Даже серьезные органы прессы оказывают внимание рыцарям экстремизма, подвергая сомнению все: мораль, мужество, любовь, искусство, талант, семью, великие революционные идеи, гений Ленина, Октябрьскую революцию, Великую Отечественную войну. И эта часть нигилистической критики становится командной силой в печати, ошеломляя читателя и зрителя сенсационным шумом, бранью, передержками, искажением исторических фактов.
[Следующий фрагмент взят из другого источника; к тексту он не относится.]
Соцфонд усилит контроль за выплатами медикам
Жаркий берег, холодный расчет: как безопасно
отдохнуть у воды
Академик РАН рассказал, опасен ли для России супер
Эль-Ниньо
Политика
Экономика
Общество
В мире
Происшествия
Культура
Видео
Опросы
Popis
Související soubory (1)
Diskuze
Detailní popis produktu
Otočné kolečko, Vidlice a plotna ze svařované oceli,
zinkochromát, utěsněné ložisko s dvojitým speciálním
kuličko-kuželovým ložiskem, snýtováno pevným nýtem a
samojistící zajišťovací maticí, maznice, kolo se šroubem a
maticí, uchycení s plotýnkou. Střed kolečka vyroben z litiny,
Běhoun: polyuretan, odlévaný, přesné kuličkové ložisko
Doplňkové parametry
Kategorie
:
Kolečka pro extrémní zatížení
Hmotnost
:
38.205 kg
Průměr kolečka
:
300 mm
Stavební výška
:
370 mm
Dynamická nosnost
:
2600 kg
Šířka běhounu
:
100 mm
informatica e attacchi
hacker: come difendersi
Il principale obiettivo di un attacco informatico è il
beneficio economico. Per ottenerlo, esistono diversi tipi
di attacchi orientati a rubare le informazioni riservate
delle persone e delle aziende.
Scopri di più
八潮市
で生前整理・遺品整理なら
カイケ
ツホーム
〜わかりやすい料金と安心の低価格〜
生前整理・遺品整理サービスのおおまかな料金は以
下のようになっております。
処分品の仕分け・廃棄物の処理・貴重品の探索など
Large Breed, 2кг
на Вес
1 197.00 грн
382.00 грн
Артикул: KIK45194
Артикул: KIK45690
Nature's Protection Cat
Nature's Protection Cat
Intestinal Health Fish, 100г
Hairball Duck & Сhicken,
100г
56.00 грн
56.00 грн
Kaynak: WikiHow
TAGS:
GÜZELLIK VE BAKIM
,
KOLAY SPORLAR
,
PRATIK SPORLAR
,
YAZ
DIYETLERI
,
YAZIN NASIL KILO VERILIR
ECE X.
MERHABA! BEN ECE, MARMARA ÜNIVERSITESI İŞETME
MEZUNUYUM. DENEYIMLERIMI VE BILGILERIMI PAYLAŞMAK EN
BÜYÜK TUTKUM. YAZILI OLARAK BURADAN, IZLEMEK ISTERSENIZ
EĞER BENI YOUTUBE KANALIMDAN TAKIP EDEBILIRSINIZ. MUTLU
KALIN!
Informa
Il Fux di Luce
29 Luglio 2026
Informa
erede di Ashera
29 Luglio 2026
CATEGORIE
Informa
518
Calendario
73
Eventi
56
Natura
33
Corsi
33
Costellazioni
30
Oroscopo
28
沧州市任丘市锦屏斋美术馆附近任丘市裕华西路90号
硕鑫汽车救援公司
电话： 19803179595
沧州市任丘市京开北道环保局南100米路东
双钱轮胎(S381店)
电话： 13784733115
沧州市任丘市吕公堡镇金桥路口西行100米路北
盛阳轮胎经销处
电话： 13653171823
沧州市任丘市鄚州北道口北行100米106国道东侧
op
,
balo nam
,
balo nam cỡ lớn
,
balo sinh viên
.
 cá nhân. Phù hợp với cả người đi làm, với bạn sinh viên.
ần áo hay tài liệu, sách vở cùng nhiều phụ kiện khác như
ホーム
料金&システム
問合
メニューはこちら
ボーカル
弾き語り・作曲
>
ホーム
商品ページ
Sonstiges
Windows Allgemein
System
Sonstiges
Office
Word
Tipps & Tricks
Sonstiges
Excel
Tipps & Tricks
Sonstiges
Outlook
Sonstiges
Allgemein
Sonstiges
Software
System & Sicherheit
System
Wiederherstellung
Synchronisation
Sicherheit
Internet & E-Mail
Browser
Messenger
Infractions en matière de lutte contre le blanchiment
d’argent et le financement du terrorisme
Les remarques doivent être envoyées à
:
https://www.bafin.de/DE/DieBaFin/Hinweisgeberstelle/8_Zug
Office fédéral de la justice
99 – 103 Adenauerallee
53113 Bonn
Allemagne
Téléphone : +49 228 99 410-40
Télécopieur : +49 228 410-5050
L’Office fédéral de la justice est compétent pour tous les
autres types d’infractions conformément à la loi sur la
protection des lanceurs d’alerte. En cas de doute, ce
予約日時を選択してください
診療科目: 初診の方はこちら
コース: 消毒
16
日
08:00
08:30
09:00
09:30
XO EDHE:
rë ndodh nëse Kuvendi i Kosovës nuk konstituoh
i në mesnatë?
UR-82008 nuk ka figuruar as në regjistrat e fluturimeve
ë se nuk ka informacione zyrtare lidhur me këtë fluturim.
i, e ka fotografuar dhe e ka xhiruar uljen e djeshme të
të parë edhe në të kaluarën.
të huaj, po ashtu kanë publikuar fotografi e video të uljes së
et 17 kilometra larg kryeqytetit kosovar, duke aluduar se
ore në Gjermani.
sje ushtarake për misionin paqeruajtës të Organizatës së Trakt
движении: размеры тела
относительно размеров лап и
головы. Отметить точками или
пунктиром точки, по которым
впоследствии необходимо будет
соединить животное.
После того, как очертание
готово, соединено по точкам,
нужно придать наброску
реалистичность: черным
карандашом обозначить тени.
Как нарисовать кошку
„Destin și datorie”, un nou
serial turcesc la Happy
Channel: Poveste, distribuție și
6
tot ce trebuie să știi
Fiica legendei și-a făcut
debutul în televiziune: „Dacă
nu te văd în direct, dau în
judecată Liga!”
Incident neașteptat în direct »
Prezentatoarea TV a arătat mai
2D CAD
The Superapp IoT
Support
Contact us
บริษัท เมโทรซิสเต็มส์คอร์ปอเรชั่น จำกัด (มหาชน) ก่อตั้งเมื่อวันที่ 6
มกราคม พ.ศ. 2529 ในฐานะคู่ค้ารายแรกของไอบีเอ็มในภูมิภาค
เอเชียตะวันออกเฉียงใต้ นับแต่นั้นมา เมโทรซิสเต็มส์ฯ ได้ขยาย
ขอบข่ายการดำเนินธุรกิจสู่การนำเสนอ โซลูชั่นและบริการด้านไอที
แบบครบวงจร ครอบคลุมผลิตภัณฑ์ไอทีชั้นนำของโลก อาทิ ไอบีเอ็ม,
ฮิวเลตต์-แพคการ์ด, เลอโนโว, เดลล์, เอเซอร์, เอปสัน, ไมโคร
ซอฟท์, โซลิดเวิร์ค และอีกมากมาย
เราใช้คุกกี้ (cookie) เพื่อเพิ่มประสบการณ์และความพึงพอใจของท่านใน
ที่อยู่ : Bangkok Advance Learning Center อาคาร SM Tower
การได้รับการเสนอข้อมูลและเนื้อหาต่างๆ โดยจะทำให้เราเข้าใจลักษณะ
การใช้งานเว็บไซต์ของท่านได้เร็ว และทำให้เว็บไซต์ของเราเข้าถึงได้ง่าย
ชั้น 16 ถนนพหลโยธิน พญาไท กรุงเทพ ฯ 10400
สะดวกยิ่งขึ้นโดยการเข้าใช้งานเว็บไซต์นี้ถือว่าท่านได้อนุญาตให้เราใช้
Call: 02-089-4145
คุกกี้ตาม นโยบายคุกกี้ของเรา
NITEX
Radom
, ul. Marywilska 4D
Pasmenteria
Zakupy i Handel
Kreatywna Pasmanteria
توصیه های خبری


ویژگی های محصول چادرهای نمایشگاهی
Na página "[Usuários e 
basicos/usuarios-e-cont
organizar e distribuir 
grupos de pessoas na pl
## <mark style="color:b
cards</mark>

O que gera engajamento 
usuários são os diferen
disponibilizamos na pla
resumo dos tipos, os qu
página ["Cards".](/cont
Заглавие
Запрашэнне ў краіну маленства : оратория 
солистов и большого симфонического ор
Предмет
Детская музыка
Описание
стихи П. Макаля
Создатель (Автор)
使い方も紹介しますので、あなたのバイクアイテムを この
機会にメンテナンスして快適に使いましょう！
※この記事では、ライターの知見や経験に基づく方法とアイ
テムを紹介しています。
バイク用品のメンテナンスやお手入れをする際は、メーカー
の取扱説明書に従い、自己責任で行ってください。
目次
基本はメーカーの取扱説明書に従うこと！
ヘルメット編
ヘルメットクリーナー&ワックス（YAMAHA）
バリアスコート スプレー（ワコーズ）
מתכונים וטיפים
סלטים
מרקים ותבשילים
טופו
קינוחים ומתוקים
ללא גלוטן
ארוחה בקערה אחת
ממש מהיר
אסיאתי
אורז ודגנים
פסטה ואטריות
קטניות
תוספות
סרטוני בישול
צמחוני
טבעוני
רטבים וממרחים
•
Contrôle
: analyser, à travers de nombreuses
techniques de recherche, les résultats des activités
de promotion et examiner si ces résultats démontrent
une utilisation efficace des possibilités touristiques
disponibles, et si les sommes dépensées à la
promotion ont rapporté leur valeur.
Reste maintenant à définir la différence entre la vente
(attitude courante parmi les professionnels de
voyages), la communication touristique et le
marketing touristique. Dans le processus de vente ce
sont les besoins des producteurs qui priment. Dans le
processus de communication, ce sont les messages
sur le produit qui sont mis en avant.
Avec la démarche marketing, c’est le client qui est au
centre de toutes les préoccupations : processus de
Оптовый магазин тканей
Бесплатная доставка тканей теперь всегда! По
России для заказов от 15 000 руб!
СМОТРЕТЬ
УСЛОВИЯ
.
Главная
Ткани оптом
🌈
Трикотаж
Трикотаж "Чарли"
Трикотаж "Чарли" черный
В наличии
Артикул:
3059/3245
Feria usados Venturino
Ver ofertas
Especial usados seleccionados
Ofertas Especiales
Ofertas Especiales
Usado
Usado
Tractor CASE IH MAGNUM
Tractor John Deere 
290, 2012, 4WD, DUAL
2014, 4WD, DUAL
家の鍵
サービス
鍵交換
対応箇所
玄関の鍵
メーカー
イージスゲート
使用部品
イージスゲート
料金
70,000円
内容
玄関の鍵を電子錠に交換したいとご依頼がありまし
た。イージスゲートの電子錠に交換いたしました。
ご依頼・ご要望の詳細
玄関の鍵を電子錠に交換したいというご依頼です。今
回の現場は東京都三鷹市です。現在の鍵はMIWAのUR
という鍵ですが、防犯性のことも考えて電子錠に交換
Подорвано доверие к истории, к старшему поколению, к совести, к справедливости, к объективной гласности, которую то и дело обращают в гласность одностороннюю: оговоренный лишен возможности ответить.
Безнравственность печати не может учить нравственности. Гласность и демократия – это высокая моральная и гражданская дисциплина, а не произвол, по философии Ивана Карамазова. Уже не искание объективной истины, не дискуссия, не выявление молодых талантов, а размывание критериев, моральных опор, травля и шельмование крупнейших писателей, режиссеров, художников, таких как Василий Белов, Виктор Астафьев, Петр Проскурин, Валентин Распутин, Анатолий Иванов, Михаил Алексеев, Сергей Бондарчук, Илья Глазунов. Слова «Отечество», «Родина», «патриотизм» вызывают в ответ некое змееподобное шипение: «шовинизм», «черносотенство».
Печать разрушает наши национальные святыни, жертвы народов в Отечественную войну, традиции культуры, то есть стирает из сознания людей память, веру и надежду – и воздвигает уродливый памятник нашему недомыслию, геростратам мысли, о чем история будет вспоминать со стыдом и проклятиями так же, как мы вспоминаем эпистолярный жанр 37-го и 49-го годов.
Когда я читаю в нашей печати, что у русских не было и нет своей территории, что произведения Шолохова пора исключить из школьных программ и вместо них включить «Дети Арбата», что стабильность является самым страшным, что может быть (то есть да здравствует развал и хаос), что писателя Булгакова изживал со света «вождь», а не группа литераторов во главе с Билль-Белоцерковским, требовавших высылки за границу талантливейшего конкурента, когда слышу, что генерал Власов боролся против Сталина, а не против советского народа, – когда я думаю обо всем этом, встречаясь с молодежью, то уже не удивляюсь тем пропитанным неверием, иронией и безнадежностью вопросам, которые они задают.